Deux mondes a priori irréconciliables. D’une part celui, glissant, de la fiction, sa procession de fantasmes, son irraison, de l’autre celui des gestes machinaux, d’un quotidien procédurier et d’une langue technique a priori rétive à la métaphore. Une certaine veine de littérature française a pourtant réussi à s’infiltrer dans la crudité de ces mondes clos, pétris de réel surréel, pour y déloger de fascinantes échappées fictionnelles, épiques, autobiographiques ou poétiques. Visite en quatre temps.

LA CENTRALE (2010) DE ELISABETH FILHOL, ÉDITIONS FOLIO.

Premier roman frappé d’une extrême précision documentaire, La Centrale filme en gros plan les interventions de Loïc, intermittent du nucléaire abonné aux « arrêts de tranches ». Succession de sas, aire de confinement, combinaisons de sécurité: Filhol rend avec froide minutie l’atmosphère hostile assourdissante d’une centrale. D’un fond bétonné, elle déloge une sorte de poétique hallucinée, en plein décollage science-fictionnesque.

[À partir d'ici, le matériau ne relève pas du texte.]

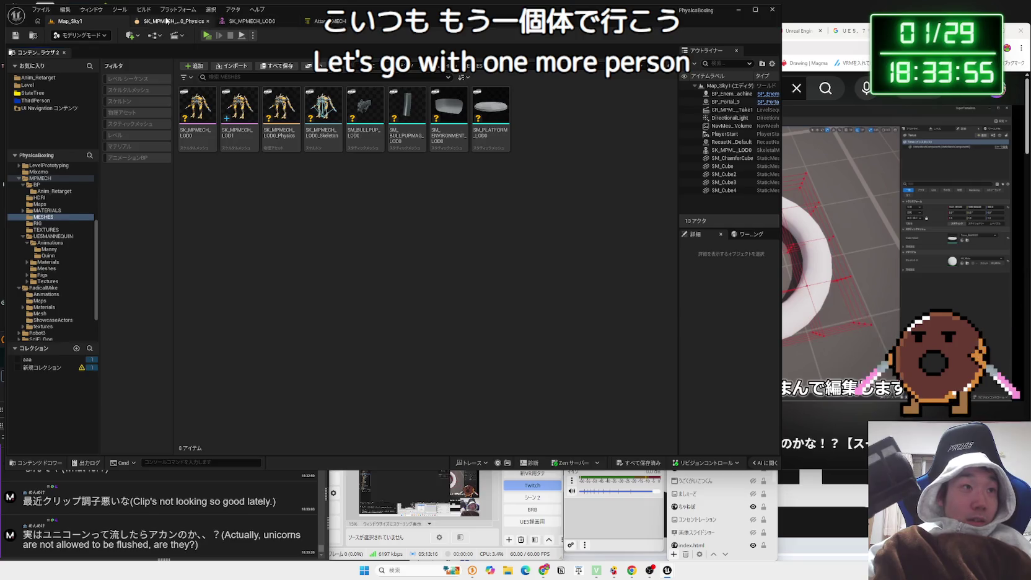
click(250, 20)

L’EXCÈS-L’USINE (1987) DE LESLIE KAPLAN, ÉDITIONS POL.

Dans l’immédiat après-mai 68 et pendant deux ans, la philosophe et historienne Leslie Kaplan intègre une usine. Démarche militante, expérience radicale, le projet débouche sur un court texte remarqué par Marguerite Duras. Récit hypnotique entre prose et poésie, L’excès-L’usine est une accumulation de petits tas de mots qui vident et redensifient la langue en regard de l’action collective régnant au sein de « la grande usine univers ».

NAISSANCE D’UN PONT (2010) DE MAYLIS DE KERANGAL, ÉDITIONS FOLIO.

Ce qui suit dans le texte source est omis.